What you should do |
Please reproduce the entries below exactly, omitting any images they contain.

===== Recorded data =====

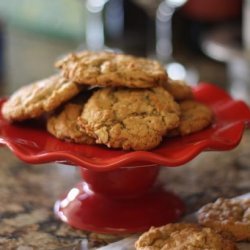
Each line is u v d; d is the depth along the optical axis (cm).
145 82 60
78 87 61
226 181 71
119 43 171
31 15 209
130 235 61
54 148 59
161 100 61
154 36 162
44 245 60
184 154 57
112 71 60
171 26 160
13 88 133
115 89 62
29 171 75
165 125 59
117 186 63
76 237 61
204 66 152
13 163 77
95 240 61
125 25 175
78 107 62
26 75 148
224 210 62
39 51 181
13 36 203
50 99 61
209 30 155
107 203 64
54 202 67
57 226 63
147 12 154
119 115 59
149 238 57
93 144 60
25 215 65
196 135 61
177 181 71
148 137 58
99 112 59
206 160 76
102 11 174
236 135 61
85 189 66
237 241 59
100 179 63
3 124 64
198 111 64
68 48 187
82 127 59
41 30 207
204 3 150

=====

Response to this task |
Each line is u v d; d is the depth along the optical axis (cm).
145 82 60
78 87 61
226 181 71
119 43 171
31 15 209
130 235 61
54 148 59
161 100 61
154 36 162
44 245 60
184 154 57
112 71 60
171 26 160
13 88 133
115 89 62
29 171 75
165 125 59
117 186 63
76 237 61
204 66 152
13 163 77
95 240 61
125 25 175
78 107 62
26 75 148
224 210 62
39 51 181
13 36 203
50 99 61
209 30 155
107 203 64
54 202 67
57 226 63
147 12 154
119 115 59
149 238 57
93 144 60
25 215 65
196 135 61
177 181 71
148 137 58
99 112 59
206 160 76
102 11 174
236 135 61
85 189 66
237 241 59
100 179 63
3 124 64
198 111 64
68 48 187
82 127 59
41 30 207
204 3 150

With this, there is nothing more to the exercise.